8.7K readers

System Design: How We Built a Real-Time Analytics Platform at IBM

At IBM Labs, I led the engineering of a customer analytics platform that processes millions of events per day across three cloud providers. This is the system design behind it.

Requirements

  • Ingest 10M+ user interaction events daily
  • Real-time dashboards with < 5 second latency
  • ML predictions — churn probability, next-best-action, anomaly detection
  • Multi-cloud — must run on AWS, Azure, and GCP simultaneously
  • 99.9% uptime — financial services clients don’t tolerate downtime

High-Level Architecture

Clients → API Gateway → Kafka → Stream Processor → TimescaleDB

                              ML Inference Service → Prediction Store

                              Dashboard API → React Frontend

Event Ingestion

We chose Apache Kafka as the backbone.
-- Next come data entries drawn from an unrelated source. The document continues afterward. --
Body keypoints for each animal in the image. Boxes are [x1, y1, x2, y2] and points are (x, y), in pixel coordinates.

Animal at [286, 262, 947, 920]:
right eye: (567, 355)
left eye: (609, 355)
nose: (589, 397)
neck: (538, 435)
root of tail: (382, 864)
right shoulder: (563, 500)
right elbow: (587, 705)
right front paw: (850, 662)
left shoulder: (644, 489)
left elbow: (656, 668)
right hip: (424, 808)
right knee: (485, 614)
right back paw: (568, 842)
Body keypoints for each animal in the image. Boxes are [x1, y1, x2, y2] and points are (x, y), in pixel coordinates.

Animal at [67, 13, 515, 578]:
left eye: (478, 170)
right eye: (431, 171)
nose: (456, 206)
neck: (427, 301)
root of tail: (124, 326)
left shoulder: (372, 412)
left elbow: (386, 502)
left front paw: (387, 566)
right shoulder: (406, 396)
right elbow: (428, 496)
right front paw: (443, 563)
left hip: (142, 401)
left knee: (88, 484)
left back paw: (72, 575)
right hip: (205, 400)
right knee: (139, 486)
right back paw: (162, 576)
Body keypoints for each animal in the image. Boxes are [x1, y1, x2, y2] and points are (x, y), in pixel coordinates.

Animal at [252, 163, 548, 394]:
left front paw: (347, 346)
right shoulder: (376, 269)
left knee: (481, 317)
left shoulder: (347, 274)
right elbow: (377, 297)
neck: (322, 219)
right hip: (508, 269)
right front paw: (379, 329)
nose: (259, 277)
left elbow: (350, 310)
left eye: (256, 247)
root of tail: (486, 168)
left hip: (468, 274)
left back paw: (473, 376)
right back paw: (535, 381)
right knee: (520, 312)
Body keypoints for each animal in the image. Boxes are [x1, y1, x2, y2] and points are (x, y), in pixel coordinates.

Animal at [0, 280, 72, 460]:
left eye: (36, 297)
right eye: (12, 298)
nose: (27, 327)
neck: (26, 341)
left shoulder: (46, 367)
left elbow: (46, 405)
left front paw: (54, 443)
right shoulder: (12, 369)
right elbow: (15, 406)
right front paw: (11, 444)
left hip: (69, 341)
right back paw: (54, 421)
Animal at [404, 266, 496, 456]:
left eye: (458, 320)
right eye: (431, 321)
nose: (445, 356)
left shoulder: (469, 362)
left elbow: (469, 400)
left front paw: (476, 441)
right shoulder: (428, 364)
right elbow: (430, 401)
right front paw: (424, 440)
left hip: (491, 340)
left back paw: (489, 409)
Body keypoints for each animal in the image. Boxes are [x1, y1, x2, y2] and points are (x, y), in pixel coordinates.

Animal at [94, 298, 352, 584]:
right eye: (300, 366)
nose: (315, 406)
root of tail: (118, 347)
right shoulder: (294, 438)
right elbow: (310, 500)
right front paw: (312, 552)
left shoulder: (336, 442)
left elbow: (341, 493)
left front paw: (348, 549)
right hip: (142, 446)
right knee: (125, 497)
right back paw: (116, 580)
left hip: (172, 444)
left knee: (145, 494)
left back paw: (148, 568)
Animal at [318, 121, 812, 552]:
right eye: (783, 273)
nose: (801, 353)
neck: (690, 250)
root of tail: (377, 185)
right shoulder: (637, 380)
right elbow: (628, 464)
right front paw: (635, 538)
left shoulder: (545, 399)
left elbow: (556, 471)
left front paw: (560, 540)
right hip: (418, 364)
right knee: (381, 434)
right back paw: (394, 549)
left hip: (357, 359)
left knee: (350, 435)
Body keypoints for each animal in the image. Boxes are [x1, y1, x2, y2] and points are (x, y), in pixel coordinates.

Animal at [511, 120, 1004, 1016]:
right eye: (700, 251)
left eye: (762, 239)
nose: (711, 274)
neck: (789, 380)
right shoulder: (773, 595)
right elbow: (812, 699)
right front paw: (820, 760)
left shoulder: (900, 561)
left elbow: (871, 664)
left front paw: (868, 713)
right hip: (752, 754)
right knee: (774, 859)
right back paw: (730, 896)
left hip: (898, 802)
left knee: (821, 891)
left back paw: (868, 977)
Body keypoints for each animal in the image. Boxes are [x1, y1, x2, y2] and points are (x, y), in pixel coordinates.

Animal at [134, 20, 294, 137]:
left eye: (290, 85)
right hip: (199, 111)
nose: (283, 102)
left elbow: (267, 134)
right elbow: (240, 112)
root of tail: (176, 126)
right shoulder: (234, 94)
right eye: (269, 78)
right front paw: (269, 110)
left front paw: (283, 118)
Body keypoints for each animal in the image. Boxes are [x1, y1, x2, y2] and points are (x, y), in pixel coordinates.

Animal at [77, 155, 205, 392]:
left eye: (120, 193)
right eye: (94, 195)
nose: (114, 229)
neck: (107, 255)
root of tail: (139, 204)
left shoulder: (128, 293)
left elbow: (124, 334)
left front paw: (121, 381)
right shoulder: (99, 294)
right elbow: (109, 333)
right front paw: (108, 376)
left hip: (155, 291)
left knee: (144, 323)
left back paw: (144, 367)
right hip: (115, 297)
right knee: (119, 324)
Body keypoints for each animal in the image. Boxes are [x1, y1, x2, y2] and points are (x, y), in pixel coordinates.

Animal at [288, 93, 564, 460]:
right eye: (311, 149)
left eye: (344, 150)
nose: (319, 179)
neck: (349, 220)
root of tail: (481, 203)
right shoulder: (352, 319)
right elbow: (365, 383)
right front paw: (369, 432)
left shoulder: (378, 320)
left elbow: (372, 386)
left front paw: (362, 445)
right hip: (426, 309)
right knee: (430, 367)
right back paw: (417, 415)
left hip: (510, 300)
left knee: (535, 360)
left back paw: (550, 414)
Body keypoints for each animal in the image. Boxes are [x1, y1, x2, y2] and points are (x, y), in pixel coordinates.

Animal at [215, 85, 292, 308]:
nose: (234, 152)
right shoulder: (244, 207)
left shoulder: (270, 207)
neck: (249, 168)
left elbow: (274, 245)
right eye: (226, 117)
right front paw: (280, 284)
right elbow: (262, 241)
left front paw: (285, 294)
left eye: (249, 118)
Every user interaction (page view, click, form submit, error) becomes an event:

{
  "event_id": "uuid-v4",
  "type": "page_view",
  "user_id": "u-123",
  "timestamp": "2025-08-10T14:30:00Z",
  "properties": {
    "page": "/dashboard",
    "duration_ms": 4500,
    "referrer": "/login"
  }
}

Kafka handles 50K events/second at peak with 3-day retention. We partition by user_id for ordering guarantees within a user’s session.

Stream Processing

A custom stream processor (built with FastAPI + asyncio) consumes from Kafka and:

  1. Enriches events with user metadata from CosmosDB
  2. Aggregates into 1-minute, 5-minute, and 1-hour windows
  3. Detects anomalies using statistical models (Z-score on rolling averages)
  4. Writes to TimescaleDB for time-series queries

ML Pipeline

Three models run in production:

  • Churn prediction — gradient boosting on 90-day behavioral features
  • Anomaly detection — isolation forests on traffic patterns
  • Next-best-action — collaborative filtering for feature recommendations

Models retrain weekly on the latest data. We use Hugging Face for embeddings and TensorFlow Serving for inference at < 50ms P99.

Observability Stack

You can’t operate what you can’t observe:

  • Prometheus + Grafana for infrastructure metrics
  • OpenTelemetry for distributed tracing across services
  • ELK Stack for centralized logging
  • PagerDuty integration for alerting

We track four golden signals: latency, traffic, errors, and saturation.

Lessons Learned

  1. Kafka is not a database — don’t use it for long-term storage
  2. Multi-cloud is hard — abstract cloud-specific APIs behind interfaces
  3. Observability > testing — in distributed systems, you need both but observability catches what tests miss
  4. Start with batch, graduate to streaming — prove value with batch processing before investing in real-time

This platform now serves 200+ enterprise clients and processes over 300M events monthly.